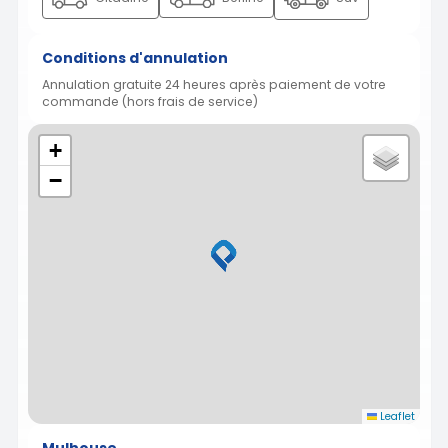
Conditions d'annulation
Annulation gratuite 24 heures après paiement de votre
commande (hors frais de service)
+
−
Leaflet
Mulhouse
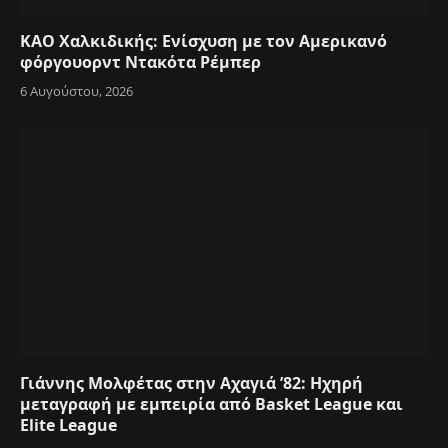
ΚΑΟ Χαλκιδικής: Ενίσχυση με τον Αμερικανό
φόργουορντ Ντακότα Ρέμπερ
6 Αυγούστου, 2026
Γιάννης Μολφέτας στην Αχαγιά ’82: Ηχηρή
μεταγραφή με εμπειρία από Basket League και
Elite League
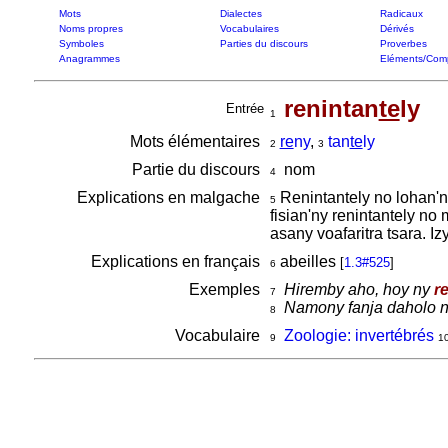
Mots
Dialectes
Radicaux
Noms propres
Vocabulaires
Dérivés
Symboles
Parties du discours
Proverbes
Anagrammes
Eléments/Com
renintan
te
ly
Entrée
1
Mots élémentaires
re
ny
,
tan
te
ly
2
3
Partie du discours
nom
4
Explications en malgache
Renintantely no lohan'ny
5
fisian'ny renintantely no
asany voafaritra tsara. I
Explications en français
abeilles
[
1.3#525
]
6
Exemples
Hiremby aho, hoy ny
r
7
Namony fanja daholo ny
8
Vocabulaire
Zoologie: invertébrés
9
1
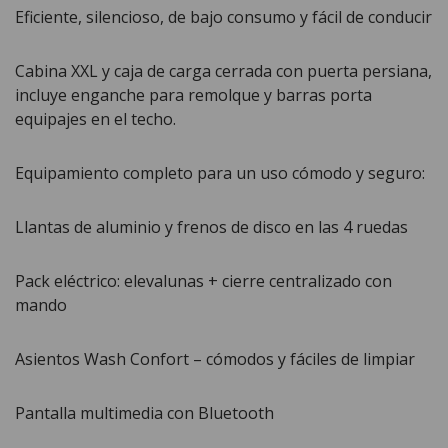
Eficiente, silencioso, de bajo consumo y fácil de conducir
Cabina XXL y caja de carga cerrada con puerta persiana,
incluye enganche para remolque y barras porta
equipajes en el techo.
Equipamiento completo para un uso cómodo y seguro:
Llantas de aluminio y frenos de disco en las 4 ruedas
Pack eléctrico: elevalunas + cierre centralizado con
mando
Asientos Wash Confort – cómodos y fáciles de limpiar
Pantalla multimedia con Bluetooth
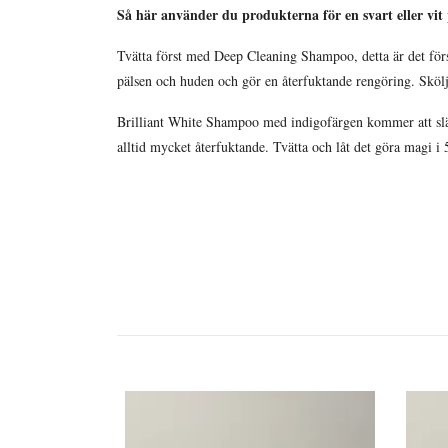
Så här använder du produkterna för en svart eller vit 
Tvätta först med Deep Cleaning Shampoo, detta är det för
pälsen och huden och gör en återfuktande rengöring. Skölj
Brilliant White Shampoo med indigofärgen kommer att släcka
alltid mycket återfuktande. Tvätta och låt det göra magi i 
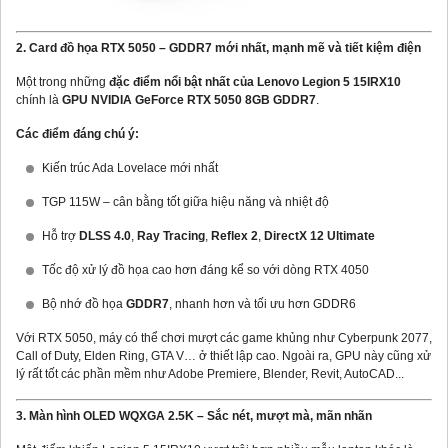
2. Card đồ họa RTX 5050 – GDDR7 mới nhất, mạnh mẽ và tiết kiệm điện
Một trong những
đặc điểm nổi bật nhất của Lenovo Legion 5 15IRX10
chính là
GPU NVIDIA GeForce RTX 5050 8GB GDDR7
.
Các điểm đáng chú ý:
Kiến trúc Ada Lovelace mới nhất
TGP 115W – cân bằng tốt giữa hiệu năng và nhiệt độ
Hỗ trợ
DLSS 4.0
,
Ray Tracing
,
Reflex 2
,
DirectX 12 Ultimate
Tốc độ xử lý đồ họa cao hơn đáng kể so với dòng RTX 4050
Bộ nhớ đồ họa
GDDR7
, nhanh hơn và tối ưu hơn GDDR6
Với RTX 5050, máy có thể chơi mượt các game khủng như Cyberpunk 2077,
Call of Duty, Elden Ring, GTA V… ở thiết lập cao. Ngoài ra, GPU này cũng xử
lý rất tốt các phần mềm như Adobe Premiere, Blender, Revit, AutoCAD...
3. Màn hình OLED WQXGA 2.5K – Sắc nét, mượt mà, mãn nhãn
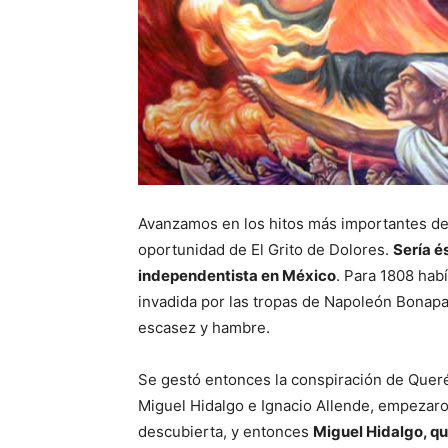
Avanzamos en los hitos más importantes de 
oportunidad de El Grito de Dolores.
Sería é
independentista en México
. Para 1808 hab
invadida por las tropas de Napoleón Bonapa
escasez y hambre.
Se gestó entonces la conspiración de Queré
Miguel Hidalgo e Ignacio Allende, empezaron
descubierta, y entonces
Miguel Hidalgo, qu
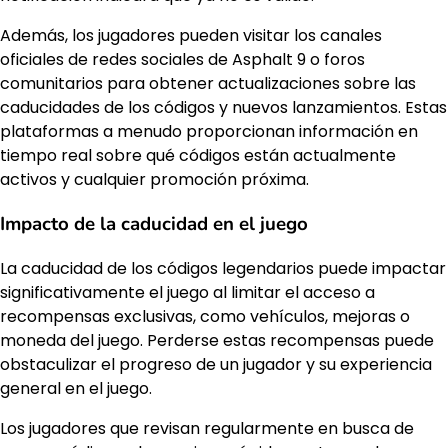
Además, los jugadores pueden visitar los canales
oficiales de redes sociales de Asphalt 9 o foros
comunitarios para obtener actualizaciones sobre las
caducidades de los códigos y nuevos lanzamientos. Estas
plataformas a menudo proporcionan información en
tiempo real sobre qué códigos están actualmente
activos y cualquier promoción próxima.
Impacto de la caducidad en el juego
La caducidad de los códigos legendarios puede impactar
significativamente el juego al limitar el acceso a
recompensas exclusivas, como vehículos, mejoras o
moneda del juego. Perderse estas recompensas puede
obstaculizar el progreso de un jugador y su experiencia
general en el juego.
Los jugadores que revisan regularmente en busca de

===

EXERCISE -
Output the entries above verbatim. Omit the images.

EXERCISE OUTPUT -
Conditions d'annulation
Annulation gratuite 24 heures après paiement de votre
commande (hors frais de service)
+
−
Leaflet
Mulhouse
ΚΑΟ Χαλκιδικής: Ενίσχυση με τον Αμερικανό
φόργουορντ Ντακότα Ρέμπερ
6 Αυγούστου, 2026
Γιάννης Μολφέτας στην Αχαγιά ’82: Ηχηρή
μεταγραφή με εμπειρία από Basket League και
Elite League
Mots
Dialectes
Radicaux
Noms propres
Vocabulaires
Dérivés
Symboles
Parties du discours
Proverbes
Anagrammes
Eléments/Com
renintan
te
ly
Entrée
1
Mots élémentaires
re
ny
,
tan
te
ly
2
3
Partie du discours
nom
4
Explications en malgache
Renintantely no lohan'ny
5
fisian'ny renintantely no
asany voafaritra tsara. I
Explications en français
abeilles
[
1.3#525
]
6
Exemples
Hiremby aho, hoy ny
r
7
Namony fanja daholo ny
8
Vocabulaire
Zoologie: invertébrés
9
1
Eficiente, silencioso, de bajo consumo y fácil de conducir
Cabina XXL y caja de carga cerrada con puerta persiana,
incluye enganche para remolque y barras porta
equipajes en el techo.
Equipamiento completo para un uso cómodo y seguro:
Llantas de aluminio y frenos de disco en las 4 ruedas
Pack eléctrico: elevalunas + cierre centralizado con
mando
Asientos Wash Confort – cómodos y fáciles de limpiar
Pantalla multimedia con Bluetooth
Så här använder du produkterna för en svart eller vit 
Tvätta först med Deep Cleaning Shampoo, detta är det för
pälsen och huden och gör en återfuktande rengöring. Skölj
Brilliant White Shampoo med indigofärgen kommer att släcka
alltid mycket återfuktande. Tvätta och låt det göra magi i 
2. Card đồ họa RTX 5050 – GDDR7 mới nhất, mạnh mẽ và tiết kiệm điện
Một trong những
đặc điểm nổi bật nhất của Lenovo Legion 5 15IRX10
chính là
GPU NVIDIA GeForce RTX 5050 8GB GDDR7
.
Các điểm đáng chú ý:
Kiến trúc Ada Lovelace mới nhất
TGP 115W – cân bằng tốt giữa hiệu năng và nhiệt độ
Hỗ trợ
DLSS 4.0
,
Ray Tracing
,
Reflex 2
,
DirectX 12 Ultimate
Tốc độ xử lý đồ họa cao hơn đáng kể so với dòng RTX 4050
Bộ nhớ đồ họa
GDDR7
, nhanh hơn và tối ưu hơn GDDR6
Với RTX 5050, máy có thể chơi mượt các game khủng như Cyberpunk 2077,
Call of Duty, Elden Ring, GTA V… ở thiết lập cao. Ngoài ra, GPU này cũng xử
lý rất tốt các phần mềm như Adobe Premiere, Blender, Revit, AutoCAD...
3. Màn hình OLED WQXGA 2.5K – Sắc nét, mượt mà, mãn nhãn
Avanzamos en los hitos más importantes de 
oportunidad de El Grito de Dolores.
Sería é
independentista en México
. Para 1808 hab
invadida por las tropas de Napoleón Bonapa
escasez y hambre.
Se gestó entonces la conspiración de Queré
Miguel Hidalgo e Ignacio Allende, empezaron
descubierta, y entonces
Miguel Hidalgo, qu
Además, los jugadores pueden visitar los canales
oficiales de redes sociales de Asphalt 9 o foros
comunitarios para obtener actualizaciones sobre las
caducidades de los códigos y nuevos lanzamientos. Estas
plataformas a menudo proporcionan información en
tiempo real sobre qué códigos están actualmente
activos y cualquier promoción próxima.
Impacto de la caducidad en el juego
La caducidad de los códigos legendarios puede impactar
significativamente el juego al limitar el acceso a
recompensas exclusivas, como vehículos, mejoras o
moneda del juego. Perderse estas recompensas puede
obstaculizar el progreso de un jugador y su experiencia
general en el juego.
Los jugadores que revisan regularmente en busca de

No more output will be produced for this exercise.